The big story of yesterday's Group One Stewards Cup at Sha Tin lay not with the winner but with the late scratching of hot favourite Perfect Partner ($22), who did a lap of the track without the presence of Felix Coetzee before stewards ruled a line through his name.

In an era when Hong Kong racing has been struggling to maintain turnover, the scratching of a short-priced favourite for a feature race in the dying minutes of betting is a financial disaster.

In this case, the Jockey Club was forced to refund $43.4 million in bets.

Trainer Tony Cruz was clearly despondent that his Hong Kong Mile runner-up had played up and lost his chance at the race he'd been set for, but compensation was not far away as the stable's second elect, Bullish Luck, stormed home from last for an electrifying victory under the guidance of young Belgian ace Christophe Soumillon.

After prices were adjusted for the Perfect Partner scratching, Bullish Luck started at $68.50 and bolted away to defeat Ain't Here ($51) by 13/4 lengths, with the John Size-trained Palette Natural ($420) third.

Stewards later reported that it was the David Hayes-trained veteran Meridian Star's fractiousness in the adjoining stall that set Perfect Partner off. The Quest For Fame gelding had been a bit toey anyhow, but when rattled by Meridian Star's antics, he became too hot to handle and burst through the front of the stalls, dislodging Coetzee before careering off for a leisurely circuit of Sha Tin.

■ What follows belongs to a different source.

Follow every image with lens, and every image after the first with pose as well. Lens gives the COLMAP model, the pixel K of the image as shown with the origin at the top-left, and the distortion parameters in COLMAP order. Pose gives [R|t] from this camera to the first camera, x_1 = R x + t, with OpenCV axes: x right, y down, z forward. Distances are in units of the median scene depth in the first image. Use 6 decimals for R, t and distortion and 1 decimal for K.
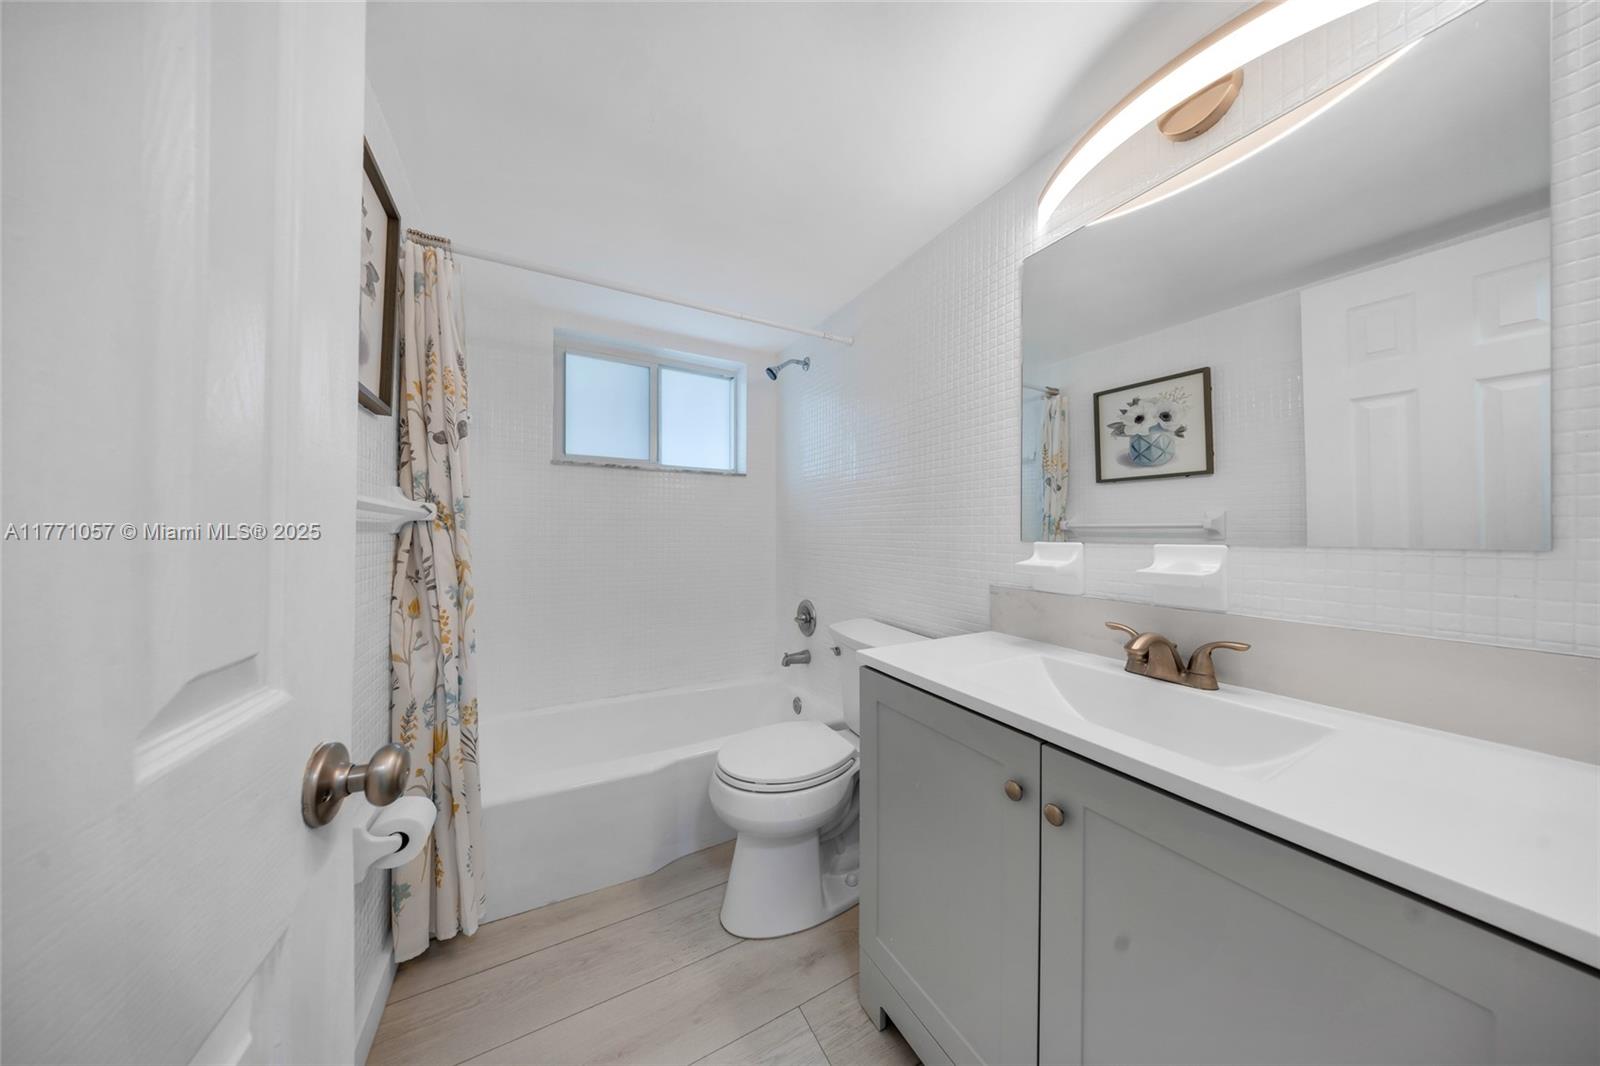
lens RADIAL K [[473.3, 0, 801.8], [0, 473.3, 532.1], [0, 0, 1]] dist [0.004196, -0.001185]
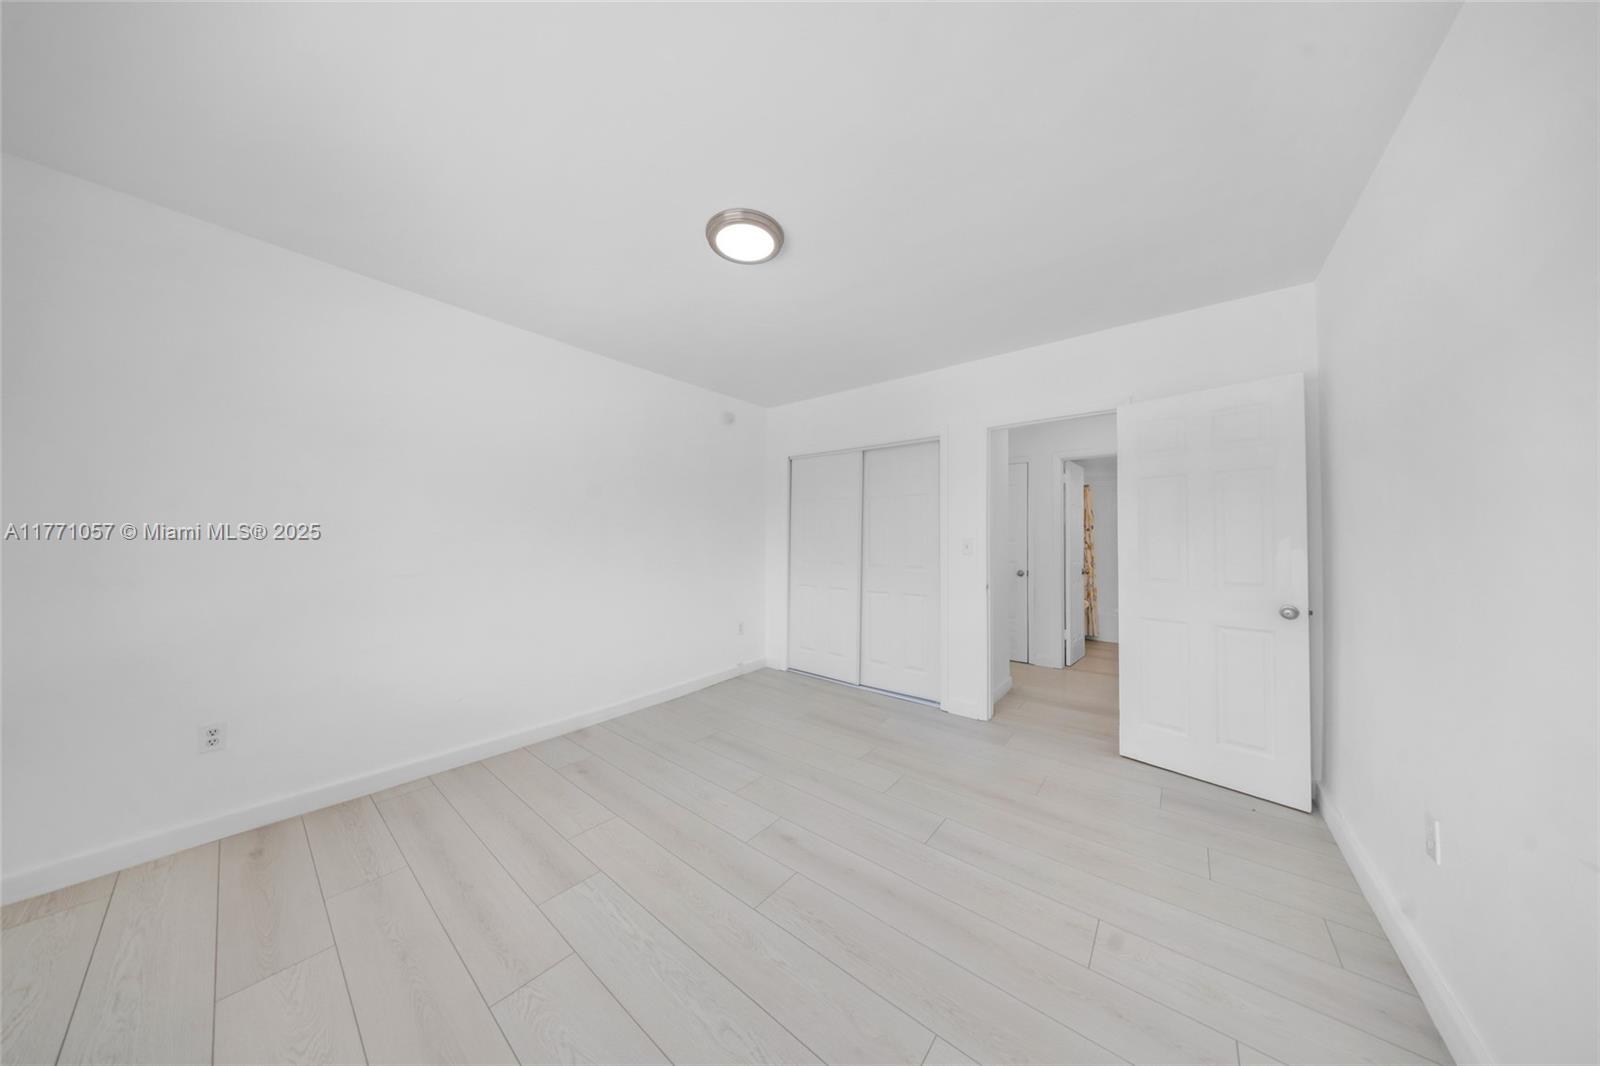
lens RADIAL K [[473.3, 0, 807.0], [0, 473.3, 523.9], [0, 0, 1]] dist [0.004196, -0.001185]
pose [[0.393846, -0.029744, -0.918695, 2.391485], [-0.011594, 0.999236, -0.037322, -0.051756], [0.919103, 0.025350, 0.393200, -3.316030]]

Perfect Partner did not exert himself unduly in his afternoon stroll and reached the winning post at the end of a soft canter looking relatively fresh and unruffled, causing some to question whether the club had been too hasty in ordering his withdrawal. However, Jockey Club executive director of racing, Winfried Engelbrecht-Bresges, said the decision to withdraw Perfect Partner was definitely the right one 'in the Hong Kong environment'.

'In Europe, it might have been seen differently but in the Hong Kong environment, where the betting is so huge, we know for a fact that our customers would not tolerate a horse running after an incident like that,' Engelbrecht-Bresges said.

'Winning would be the only satisfactory result. But if he had run, and lost, it would have been a public relations disaster.'

The refund stopped the Jockey Club almost matching last year's Stewards Cup day turnover of $968,334,502. After handing back the $43.4 million in Perfect Partner refunds, the club posted turnover for the 10-race programme as $903,253,689 - down 6.7 per cent.